Saved entries
▶

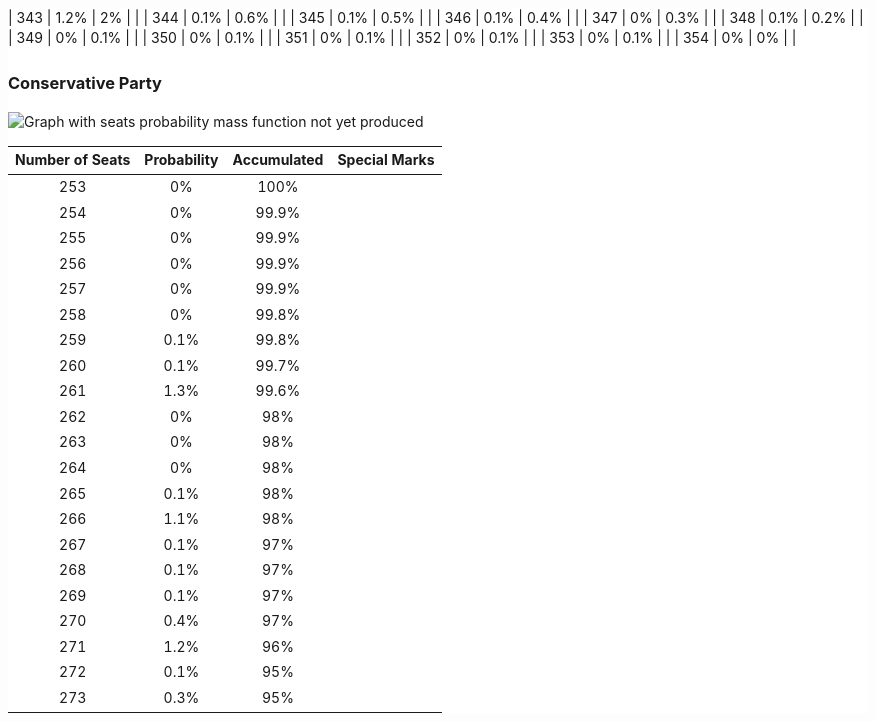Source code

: | 343 | 1.2% | 2% |  |
| 344 | 0.1% | 0.6% |  |
| 345 | 0.1% | 0.5% |  |
| 346 | 0.1% | 0.4% |  |
| 347 | 0% | 0.3% |  |
| 348 | 0.1% | 0.2% |  |
| 349 | 0% | 0.1% |  |
| 350 | 0% | 0.1% |  |
| 351 | 0% | 0.1% |  |
| 352 | 0% | 0.1% |  |
| 353 | 0% | 0.1% |  |
| 354 | 0% | 0% |  |

### Conservative Party

![Graph with seats probability mass function not yet produced](2018-06-19-YouGov-coalitions-seats-pmf-con.png "Seats Probability Mass Function")

| Number of Seats | Probability | Accumulated | Special Marks |
|:---------------:|:-----------:|:-----------:|:-------------:|
| 253 | 0% | 100% |  |
| 254 | 0% | 99.9% |  |
| 255 | 0% | 99.9% |  |
| 256 | 0% | 99.9% |  |
| 257 | 0% | 99.9% |  |
| 258 | 0% | 99.8% |  |
| 259 | 0.1% | 99.8% |  |
| 260 | 0.1% | 99.7% |  |
| 261 | 1.3% | 99.6% |  |
| 262 | 0% | 98% |  |
| 263 | 0% | 98% |  |
| 264 | 0% | 98% |  |
| 265 | 0.1% | 98% |  |
| 266 | 1.1% | 98% |  |
| 267 | 0.1% | 97% |  |
| 268 | 0.1% | 97% |  |
| 269 | 0.1% | 97% |  |
| 270 | 0.4% | 97% |  |
| 271 | 1.2% | 96% |  |
| 272 | 0.1% | 95% |  |
| 273 | 0.3% | 95% |  |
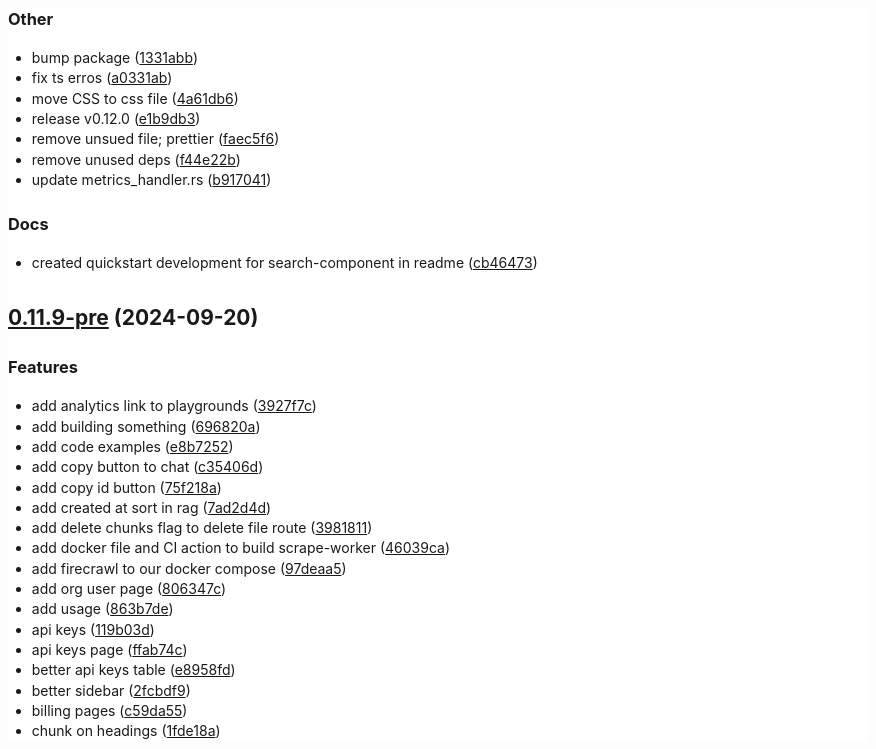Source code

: 
### Other

* bump package ([1331abb](https://github.com/devflowinc/trieve/commit/1331abb3d3d0fde27718db4857dabcd5e4c16da0))
* fix ts erros ([a0331ab](https://github.com/devflowinc/trieve/commit/a0331abb51842c362a44f1282fd2353738b540d6))
* move CSS to css file ([4a61db6](https://github.com/devflowinc/trieve/commit/4a61db69342481232a5b3a7528bd17d4e1d465b3))
* release v0.12.0 ([e1b9db3](https://github.com/devflowinc/trieve/commit/e1b9db390f7c58b35e805679b20850868d8b9786))
* remove unsued file; prettier ([faec5f6](https://github.com/devflowinc/trieve/commit/faec5f6e4c1323df9518c21b361cd9443f53a9d3))
* remove unused deps ([f44e22b](https://github.com/devflowinc/trieve/commit/f44e22bb066923f9981d9d5e716ac563ed177583))
* update metrics_handler.rs ([b917041](https://github.com/devflowinc/trieve/commit/b9170416d2209e67c646509bf68181075f142f21))


### Docs

* created quickstart development for search-component in readme ([cb46473](https://github.com/devflowinc/trieve/commit/cb46473620451969a97bdc6573177e96f2053ae4))

## [0.11.9-pre](https://github.com/devflowinc/trieve/compare/v0.11.8...v0.11.9-pre) (2024-09-20)


### Features

* add analytics link to playgrounds ([3927f7c](https://github.com/devflowinc/trieve/commit/3927f7c39aa519da778725eeb003d0ed08168af7))
* add building something ([696820a](https://github.com/devflowinc/trieve/commit/696820a617b3970923991ce8471fbc698e67ede2))
* add code examples ([e8b7252](https://github.com/devflowinc/trieve/commit/e8b7252cbb1767f84a0e907cc3b833e1905435e8))
* add copy button to chat ([c35406d](https://github.com/devflowinc/trieve/commit/c35406d4bcb54fb94615e951a867e5456bb75c21))
* add copy id button ([75f218a](https://github.com/devflowinc/trieve/commit/75f218a003c2471c373572445a4387652ba655ab))
* add created at sort in rag ([7ad2d4d](https://github.com/devflowinc/trieve/commit/7ad2d4d5d68d3de960d6861eab19e30cb11c6de1))
* add delete chunks flag to delete file route ([3981811](https://github.com/devflowinc/trieve/commit/3981811a0dff4fdb2dd6e55e7dac52f92857ec4f))
* add docker file and CI action to build scrape-worker ([46039ca](https://github.com/devflowinc/trieve/commit/46039ca8fa0b0b5b8a2ac917b7af4150fb2ec44c))
* add firecrawl to our docker compose ([97deaa5](https://github.com/devflowinc/trieve/commit/97deaa5212b2dbf81353c0f36df86a9e70509d8d))
* add org user page ([806347c](https://github.com/devflowinc/trieve/commit/806347c49ba48a875c3a0e63da8a4a35ce0a0b42))
* add usage ([863b7de](https://github.com/devflowinc/trieve/commit/863b7dea2b421f074ff4452b84c4ee163a496c50))
* api keys ([119b03d](https://github.com/devflowinc/trieve/commit/119b03df80c0092021e709a68552c5c521643144))
* api keys page ([ffab74c](https://github.com/devflowinc/trieve/commit/ffab74c5cbd2f8d1ee7df89b2754b22e779b6968))
* better api keys table ([e8958fd](https://github.com/devflowinc/trieve/commit/e8958fd0f5820042232faae53b596e74bc3471d5))
* better sidebar ([2fcbdf9](https://github.com/devflowinc/trieve/commit/2fcbdf998318b920fb0934d4798dec6b26a9e79e))
* billing pages ([c59da55](https://github.com/devflowinc/trieve/commit/c59da5519518bee996fca27777b9de8e87f2e583))
* chunk on headings ([1fde18a](https://github.com/devflowinc/trieve/commit/1fde18a8b9d569017240b905a3308fe7382cf8dc))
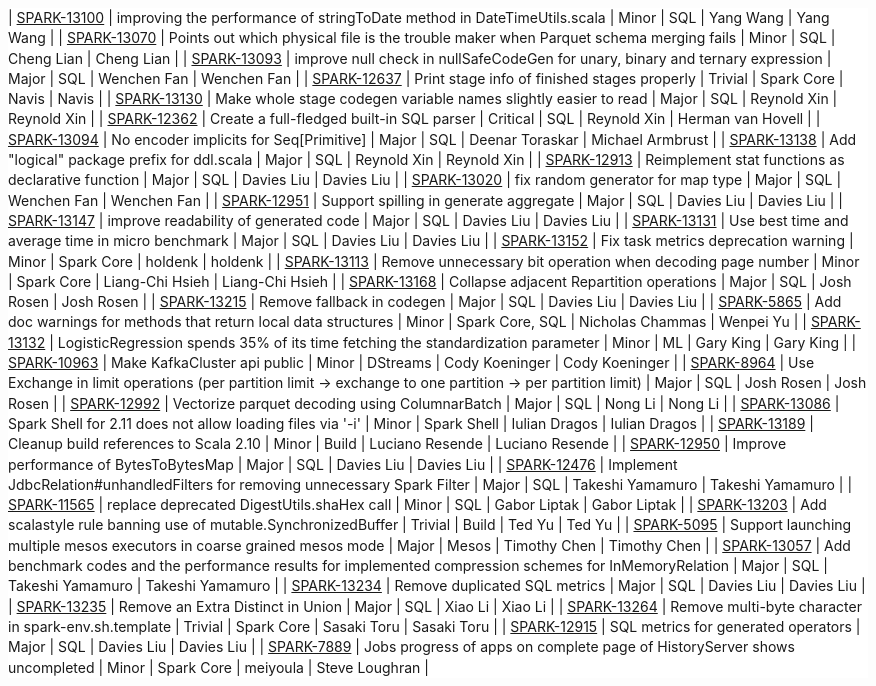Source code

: | [SPARK-13100](https://issues.apache.org/jira/browse/SPARK-13100) | improving the performance of stringToDate method in DateTimeUtils.scala |  Minor | SQL | Yang Wang | Yang Wang |
| [SPARK-13070](https://issues.apache.org/jira/browse/SPARK-13070) | Points out which physical file is the trouble maker when Parquet schema merging fails |  Minor | SQL | Cheng Lian | Cheng Lian |
| [SPARK-13093](https://issues.apache.org/jira/browse/SPARK-13093) | improve null check in nullSafeCodeGen for unary, binary and ternary expression |  Major | SQL | Wenchen Fan | Wenchen Fan |
| [SPARK-12637](https://issues.apache.org/jira/browse/SPARK-12637) | Print stage info of finished stages properly |  Trivial | Spark Core | Navis | Navis |
| [SPARK-13130](https://issues.apache.org/jira/browse/SPARK-13130) | Make whole stage codegen variable names slightly easier to read |  Major | SQL | Reynold Xin | Reynold Xin |
| [SPARK-12362](https://issues.apache.org/jira/browse/SPARK-12362) | Create a full-fledged built-in SQL parser |  Critical | SQL | Reynold Xin | Herman van Hovell |
| [SPARK-13094](https://issues.apache.org/jira/browse/SPARK-13094) | No encoder implicits for Seq[Primitive] |  Major | SQL | Deenar Toraskar | Michael Armbrust |
| [SPARK-13138](https://issues.apache.org/jira/browse/SPARK-13138) | Add "logical" package prefix for ddl.scala |  Major | SQL | Reynold Xin | Reynold Xin |
| [SPARK-12913](https://issues.apache.org/jira/browse/SPARK-12913) | Reimplement stat functions as declarative function |  Major | SQL | Davies Liu | Davies Liu |
| [SPARK-13020](https://issues.apache.org/jira/browse/SPARK-13020) | fix random generator for map type |  Major | SQL | Wenchen Fan | Wenchen Fan |
| [SPARK-12951](https://issues.apache.org/jira/browse/SPARK-12951) | Support spilling in generate aggregate |  Major | SQL | Davies Liu | Davies Liu |
| [SPARK-13147](https://issues.apache.org/jira/browse/SPARK-13147) | improve readability of generated code |  Major | SQL | Davies Liu | Davies Liu |
| [SPARK-13131](https://issues.apache.org/jira/browse/SPARK-13131) | Use best  time and average time in micro benchmark |  Major | SQL | Davies Liu | Davies Liu |
| [SPARK-13152](https://issues.apache.org/jira/browse/SPARK-13152) | Fix task metrics deprecation warning |  Minor | Spark Core | holdenk | holdenk |
| [SPARK-13113](https://issues.apache.org/jira/browse/SPARK-13113) | Remove unnecessary bit operation when decoding page number |  Minor | Spark Core | Liang-Chi Hsieh | Liang-Chi Hsieh |
| [SPARK-13168](https://issues.apache.org/jira/browse/SPARK-13168) | Collapse adjacent Repartition operations |  Major | SQL | Josh Rosen | Josh Rosen |
| [SPARK-13215](https://issues.apache.org/jira/browse/SPARK-13215) | Remove fallback in codegen |  Major | SQL | Davies Liu | Davies Liu |
| [SPARK-5865](https://issues.apache.org/jira/browse/SPARK-5865) | Add doc warnings for methods that return local data structures |  Minor | Spark Core, SQL | Nicholas Chammas | Wenpei Yu |
| [SPARK-13132](https://issues.apache.org/jira/browse/SPARK-13132) | LogisticRegression spends 35% of its time fetching the standardization parameter |  Minor | ML | Gary King | Gary King |
| [SPARK-10963](https://issues.apache.org/jira/browse/SPARK-10963) | Make KafkaCluster api public |  Minor | DStreams | Cody Koeninger | Cody Koeninger |
| [SPARK-8964](https://issues.apache.org/jira/browse/SPARK-8964) | Use Exchange in limit operations (per partition limit -\> exchange to one partition -\> per partition limit) |  Major | SQL | Josh Rosen | Josh Rosen |
| [SPARK-12992](https://issues.apache.org/jira/browse/SPARK-12992) | Vectorize parquet decoding using ColumnarBatch |  Major | SQL | Nong Li | Nong Li |
| [SPARK-13086](https://issues.apache.org/jira/browse/SPARK-13086) | Spark Shell for 2.11 does not allow loading files via \'-i\' |  Minor | Spark Shell | Iulian Dragos | Iulian Dragos |
| [SPARK-13189](https://issues.apache.org/jira/browse/SPARK-13189) | Cleanup build references to Scala 2.10 |  Minor | Build | Luciano Resende | Luciano Resende |
| [SPARK-12950](https://issues.apache.org/jira/browse/SPARK-12950) | Improve performance of BytesToBytesMap |  Major | SQL | Davies Liu | Davies Liu |
| [SPARK-12476](https://issues.apache.org/jira/browse/SPARK-12476) | Implement JdbcRelation#unhandledFilters for removing unnecessary Spark Filter |  Major | SQL | Takeshi Yamamuro | Takeshi Yamamuro |
| [SPARK-11565](https://issues.apache.org/jira/browse/SPARK-11565) | replace deprecated DigestUtils.shaHex call |  Minor | SQL | Gabor Liptak | Gabor Liptak |
| [SPARK-13203](https://issues.apache.org/jira/browse/SPARK-13203) | Add scalastyle rule banning use of mutable.SynchronizedBuffer |  Trivial | Build | Ted Yu | Ted Yu |
| [SPARK-5095](https://issues.apache.org/jira/browse/SPARK-5095) | Support launching multiple mesos executors in coarse grained mesos mode |  Major | Mesos | Timothy Chen | Timothy Chen |
| [SPARK-13057](https://issues.apache.org/jira/browse/SPARK-13057) | Add benchmark codes and the performance results for implemented compression schemes for InMemoryRelation |  Major | SQL | Takeshi Yamamuro | Takeshi Yamamuro |
| [SPARK-13234](https://issues.apache.org/jira/browse/SPARK-13234) | Remove duplicated SQL metrics |  Major | SQL | Davies Liu | Davies Liu |
| [SPARK-13235](https://issues.apache.org/jira/browse/SPARK-13235) | Remove an Extra Distinct in Union |  Major | SQL | Xiao Li | Xiao Li |
| [SPARK-13264](https://issues.apache.org/jira/browse/SPARK-13264) | Remove multi-byte character in spark-env.sh.template |  Trivial | Spark Core | Sasaki Toru | Sasaki Toru |
| [SPARK-12915](https://issues.apache.org/jira/browse/SPARK-12915) | SQL metrics for generated operators |  Major | SQL | Davies Liu | Davies Liu |
| [SPARK-7889](https://issues.apache.org/jira/browse/SPARK-7889) | Jobs progress of apps on complete page of HistoryServer shows uncompleted |  Minor | Spark Core | meiyoula | Steve Loughran |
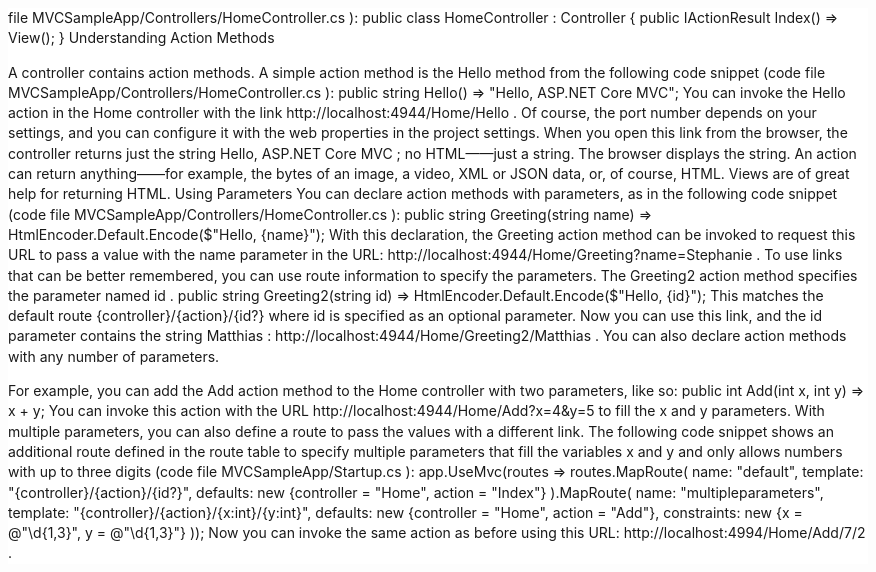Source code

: file MVCSampleApp/Controllers/HomeController.cs ):
public class HomeController : Controller
{
public IActionResult Index() => View();
}
Understanding Action Methods


A controller contains action methods. A simple action method is the
Hello method from the following code snippet (code file
MVCSampleApp/Controllers/HomeController.cs ):
public string Hello() => "Hello, ASP.NET Core MVC";
You can invoke the Hello action in the Home controller with the link
http://localhost:4944/Home/Hello . Of course, the port number
depends on your settings, and you can configure it with the web
properties in the project settings. When you open this link from the
browser, the controller returns just the string Hello, ASP.NET Core
MVC ; no HTML——just a string. The browser displays the string.
An action can return anything——for example, the bytes of an image, a
video, XML or JSON data, or, of course, HTML. Views are of great
help for returning HTML.
Using Parameters
You can declare action methods with parameters, as in the following
code snippet (code file MVCSampleApp/Controllers/HomeController.cs ):
public string Greeting(string name) =>
HtmlEncoder.Default.Encode($"Hello, {name}");
With this declaration, the Greeting action method can be invoked to
request this URL to pass a value with the name parameter in the URL:
http://localhost:4944/Home/Greeting?name=Stephanie .
To use links that can be better remembered, you can use route
information to specify the parameters. The Greeting2 action method
specifies the parameter named id .
public string Greeting2(string id) =>
HtmlEncoder.Default.Encode($"Hello, {id}");
This matches the default route {controller}/{action}/{id?} where id
is specified as an optional parameter. Now you can use this link, and
the id parameter contains the string Matthias :
http://localhost:4944/Home/Greeting2/Matthias .
You can also declare action methods with any number of parameters.


For example, you can add the Add action method to the Home
controller with two parameters, like so:
public int Add(int x, int y) => x + y;
You can invoke this action with the URL
http://localhost:4944/Home/Add?x=4&y=5
to fill the x and y
parameters.
With multiple parameters, you can also define a route to pass the
values with a different link. The following code snippet shows an
additional route defined in the route table to specify multiple
parameters that fill the variables x and y and only allows numbers with
up to three digits (code file MVCSampleApp/Startup.cs ):
app.UseMvc(routes => routes.MapRoute(
name: "default",
template: "{controller}/{action}/{id?}",
defaults: new {controller = "Home", action = "Index"}
).MapRoute(
name: "multipleparameters",
template: "{controller}/{action}/{x:int}/{y:int}",
defaults: new {controller = "Home", action = "Add"},
constraints: new {x = @"\d{1,3}", y = @"\d{1,3}"}
));
Now you can invoke the same action as before using this URL:
http://localhost:4994/Home/Add/7/2 .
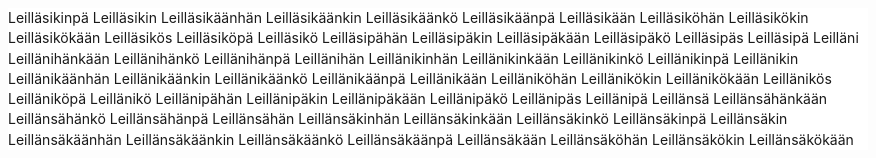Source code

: Leilläsikinpä
Leilläsikin
Leilläsikäänhän
Leilläsikäänkin
Leilläsikäänkö
Leilläsikäänpä
Leilläsikään
Leilläsiköhän
Leilläsikökin
Leilläsikökään
Leilläsikös
Leilläsiköpä
Leilläsikö
Leilläsipähän
Leilläsipäkin
Leilläsipäkään
Leilläsipäkö
Leilläsipäs
Leilläsipä
Leilläni
Leillänihänkään
Leillänihänkö
Leillänihänpä
Leillänihän
Leillänikinhän
Leillänikinkään
Leillänikinkö
Leillänikinpä
Leillänikin
Leillänikäänhän
Leillänikäänkin
Leillänikäänkö
Leillänikäänpä
Leillänikään
Leilläniköhän
Leillänikökin
Leillänikökään
Leillänikös
Leilläniköpä
Leillänikö
Leillänipähän
Leillänipäkin
Leillänipäkään
Leillänipäkö
Leillänipäs
Leillänipä
Leillänsä
Leillänsähänkään
Leillänsähänkö
Leillänsähänpä
Leillänsähän
Leillänsäkinhän
Leillänsäkinkään
Leillänsäkinkö
Leillänsäkinpä
Leillänsäkin
Leillänsäkäänhän
Leillänsäkäänkin
Leillänsäkäänkö
Leillänsäkäänpä
Leillänsäkään
Leillänsäköhän
Leillänsäkökin
Leillänsäkökään
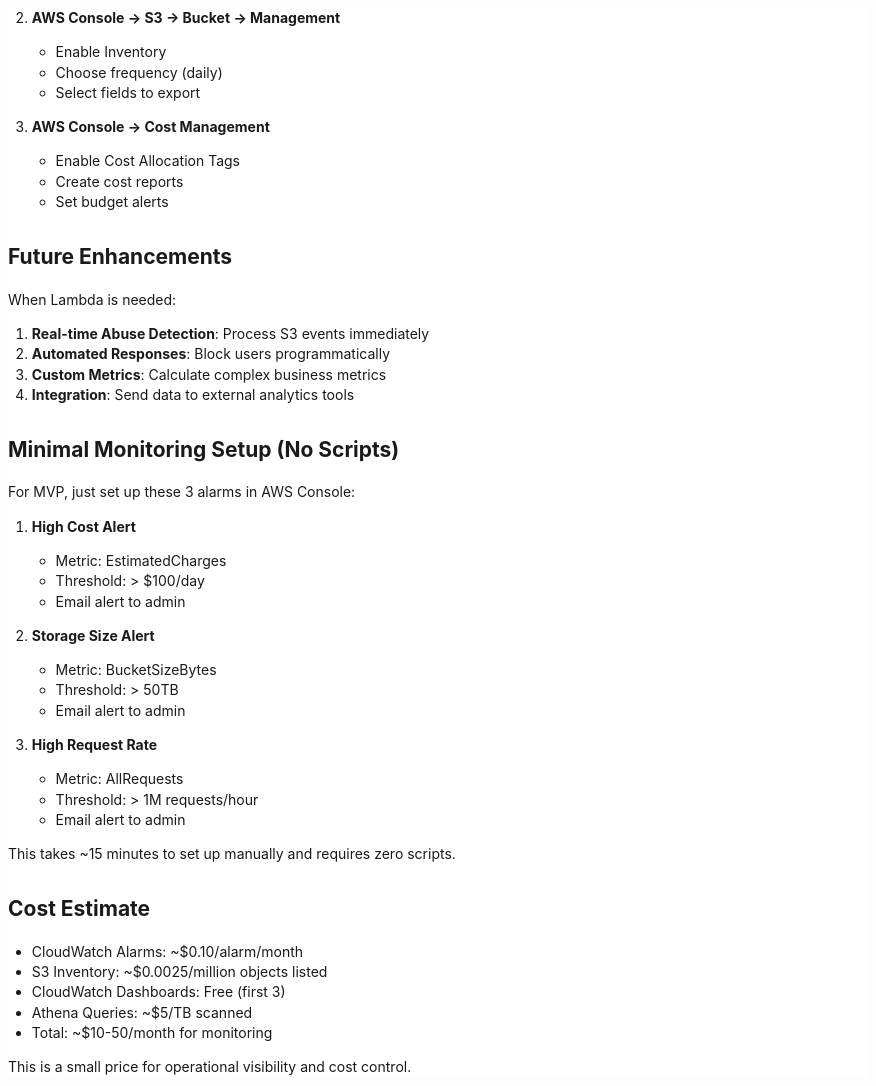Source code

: 2. **AWS Console → S3 → Bucket → Management**
   - Enable Inventory
   - Choose frequency (daily)
   - Select fields to export

3. **AWS Console → Cost Management**
   - Enable Cost Allocation Tags
   - Create cost reports
   - Set budget alerts

## Future Enhancements

When Lambda is needed:
1. **Real-time Abuse Detection**: Process S3 events immediately
2. **Automated Responses**: Block users programmatically
3. **Custom Metrics**: Calculate complex business metrics
4. **Integration**: Send data to external analytics tools

## Minimal Monitoring Setup (No Scripts)

For MVP, just set up these 3 alarms in AWS Console:

1. **High Cost Alert**
   - Metric: EstimatedCharges
   - Threshold: > $100/day
   - Email alert to admin

2. **Storage Size Alert**
   - Metric: BucketSizeBytes
   - Threshold: > 50TB
   - Email alert to admin

3. **High Request Rate**
   - Metric: AllRequests
   - Threshold: > 1M requests/hour
   - Email alert to admin

This takes ~15 minutes to set up manually and requires zero scripts.

## Cost Estimate

- CloudWatch Alarms: ~$0.10/alarm/month
- S3 Inventory: ~$0.0025/million objects listed
- CloudWatch Dashboards: Free (first 3)
- Athena Queries: ~$5/TB scanned
- Total: ~$10-50/month for monitoring

This is a small price for operational visibility and cost control.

◀

Starting at the top of the records and stopping after the line that contains "with seats probability", give each line as a string in a JSON list, omitting blank lines. Leave the pictures out.

[
  "Source code",
  ": | 343 | 1.2% | 2% |  |",
  "| 344 | 0.1% | 0.6% |  |",
  "| 345 | 0.1% | 0.5% |  |",
  "| 346 | 0.1% | 0.4% |  |",
  "| 347 | 0% | 0.3% |  |",
  "| 348 | 0.1% | 0.2% |  |",
  "| 349 | 0% | 0.1% |  |",
  "| 350 | 0% | 0.1% |  |",
  "| 351 | 0% | 0.1% |  |",
  "| 352 | 0% | 0.1% |  |",
  "| 353 | 0% | 0.1% |  |",
  "| 354 | 0% | 0% |  |",
  "### Conservative Party",
  "![Graph with seats probability mass function not yet produced](2018-06-19-YouGov-coalitions-seats-pmf-con.png \"Seats Probability Mass Function\")"
]